> [Activity list]:
1: Retype the portion of the passage on the "medically appropriate" loophole and CMS guidance between "[freereport]" and "from this list.", inclusive.
2: Continue the passage on the "medically appropriate" loophole and CMS guidance, picking up after its final sentence.

:: Given passage

The “Medically Appropriate” Loophole & CMS Guidance

But the free SARS-CoV-2 testing plan —at least as most labs and other providers perceived it—veered off in an unexpected direction. The problem stemmed from the seeds of a loophole embedded within Section 6001 in the form of qualifying language specifying that the ban on cost-sharing payment applies only to tests that a healthcare provider deems “medically appropriate.”
[freereport]
On April 11, CMS issued guidance explaining how the private payor lab test reimbursement scheme would work. Tests subject to the Section 6001 no-cost-sharing-coverage rule, according to the guidance, include those ordered as a result of urgent care visits, emergency room visits and in-person and telehealth visits to a doctor’s office, according to the guidance. Tests performed on asymptomatic persons were conspicuously absent from this list.

Was that omission an oversight or a deliberate policy? The answer came on June 23 when CMS issued FAQs to explain the guidelines. In FAQ 5, CMS made it clear that it interpreted the “medically appropriate” language of Section 6001 as excluding “testing conducted to screen for general workplace health and safety (such as employee “return to work” programs, for public surveillance or any other purpose not primarily intended for individualized diagnosis or treatment of COVID-19.”

::::
:: Extracted material

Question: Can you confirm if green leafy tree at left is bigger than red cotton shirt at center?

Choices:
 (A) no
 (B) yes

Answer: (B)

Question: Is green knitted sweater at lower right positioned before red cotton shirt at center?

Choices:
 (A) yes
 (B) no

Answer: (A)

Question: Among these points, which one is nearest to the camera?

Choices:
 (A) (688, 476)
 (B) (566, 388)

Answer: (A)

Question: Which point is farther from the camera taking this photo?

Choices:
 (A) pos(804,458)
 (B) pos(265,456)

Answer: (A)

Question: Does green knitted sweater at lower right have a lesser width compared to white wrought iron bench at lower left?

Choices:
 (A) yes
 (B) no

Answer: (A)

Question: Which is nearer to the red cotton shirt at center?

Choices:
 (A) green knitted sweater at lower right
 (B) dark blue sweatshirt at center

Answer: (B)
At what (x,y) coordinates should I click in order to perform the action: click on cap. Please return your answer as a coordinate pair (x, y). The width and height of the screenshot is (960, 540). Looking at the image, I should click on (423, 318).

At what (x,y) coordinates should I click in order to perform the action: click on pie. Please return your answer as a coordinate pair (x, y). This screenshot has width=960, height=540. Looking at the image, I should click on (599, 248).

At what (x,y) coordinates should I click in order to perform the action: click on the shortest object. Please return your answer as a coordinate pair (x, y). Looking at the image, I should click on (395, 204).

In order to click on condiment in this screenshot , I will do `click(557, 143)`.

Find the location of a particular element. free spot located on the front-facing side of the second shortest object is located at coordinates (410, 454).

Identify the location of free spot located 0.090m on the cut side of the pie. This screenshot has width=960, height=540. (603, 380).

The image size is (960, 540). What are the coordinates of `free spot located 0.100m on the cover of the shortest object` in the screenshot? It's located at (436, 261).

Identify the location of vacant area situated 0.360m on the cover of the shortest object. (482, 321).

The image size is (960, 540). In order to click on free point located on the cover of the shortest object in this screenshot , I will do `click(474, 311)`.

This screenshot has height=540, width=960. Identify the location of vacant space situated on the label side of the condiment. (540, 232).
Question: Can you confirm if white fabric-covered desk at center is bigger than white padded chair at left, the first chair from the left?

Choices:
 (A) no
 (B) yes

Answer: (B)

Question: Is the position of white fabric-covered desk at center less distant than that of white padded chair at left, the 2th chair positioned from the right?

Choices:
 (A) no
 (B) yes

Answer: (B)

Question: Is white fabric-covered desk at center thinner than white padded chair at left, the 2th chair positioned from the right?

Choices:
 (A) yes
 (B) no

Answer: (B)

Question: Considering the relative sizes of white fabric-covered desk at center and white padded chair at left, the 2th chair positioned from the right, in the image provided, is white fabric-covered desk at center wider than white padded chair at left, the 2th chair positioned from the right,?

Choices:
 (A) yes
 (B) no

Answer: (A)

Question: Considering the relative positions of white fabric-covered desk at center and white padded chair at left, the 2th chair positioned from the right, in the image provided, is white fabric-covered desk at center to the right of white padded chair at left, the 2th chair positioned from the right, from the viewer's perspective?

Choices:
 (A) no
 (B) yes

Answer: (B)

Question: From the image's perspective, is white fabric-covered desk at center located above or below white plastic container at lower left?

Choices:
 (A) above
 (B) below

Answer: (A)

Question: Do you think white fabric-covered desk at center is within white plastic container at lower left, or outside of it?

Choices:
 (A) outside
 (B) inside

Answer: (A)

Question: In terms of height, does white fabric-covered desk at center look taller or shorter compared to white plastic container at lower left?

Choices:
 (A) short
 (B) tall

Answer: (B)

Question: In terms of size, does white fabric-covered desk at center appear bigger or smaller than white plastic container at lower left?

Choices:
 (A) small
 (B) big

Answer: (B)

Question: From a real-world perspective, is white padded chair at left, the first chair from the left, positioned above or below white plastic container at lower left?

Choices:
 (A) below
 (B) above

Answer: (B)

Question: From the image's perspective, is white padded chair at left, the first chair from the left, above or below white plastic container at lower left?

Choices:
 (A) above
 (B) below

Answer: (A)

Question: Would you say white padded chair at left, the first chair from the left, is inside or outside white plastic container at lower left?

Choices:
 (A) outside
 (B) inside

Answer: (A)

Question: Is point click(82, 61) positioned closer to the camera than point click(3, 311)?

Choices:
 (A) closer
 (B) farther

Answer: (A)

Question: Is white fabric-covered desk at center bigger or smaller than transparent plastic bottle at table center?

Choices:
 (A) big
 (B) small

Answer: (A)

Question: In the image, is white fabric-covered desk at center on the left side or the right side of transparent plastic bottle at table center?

::::

> [Per-task answers]:
1:
[freereport]
On April 11, CMS issued guidance explaining how the private payor lab test reimbursement scheme would work. Tests subject to the Section 6001 no-cost-sharing-coverage rule, according to the guidance, include those ordered as a result of urgent care visits, emergency room visits and in-person and telehealth visits to a doctor’s office, according to the guidance. Tests performed on asymptomatic persons were conspicuously absent from this list.

2:
Sure enough, payors took the position that they didn’t have to cover—or at the very least, could charge cost-sharing amounts—for testing the asympomatic. Some insurers cited the “medically appropriate” language and CMS guidance to refuse paying for testing performed on pooled samples. (See, Diagnostic Testing and Emerging Technology (DTET), Sept. 3, 2020.)

The Loophole Closes

 The lab industry has argued that exploitation of the “medically appropriate” loophole to not cover COVID-19 screening undermines the FFCRA/CARES free testing policy and has repeatedly urged CMS to close it. Those pleas fell on deaf ears. But that all changed when the Biden administration took control.

On Feb. 26, 2021, CMS issued new guidance to make it clear that private payors generally can’t use medical screening criteria to deny coverage for COVID-19 testing for asymptomatic people with no known exposure to the virus. The test must be covered if a licensed or authorized healthcare provider administers or has referred a patient for the test regardless of whether a person has symptoms or has been exposed. Coverage must be offered without cost sharing, prior authorization, “or other medical management requirements imposed by the plan or issuer,” according to CMS. However, the guidance continues, payors may but aren’t required “to provide coverage of testing such as for public health surveillance or employment purposes.”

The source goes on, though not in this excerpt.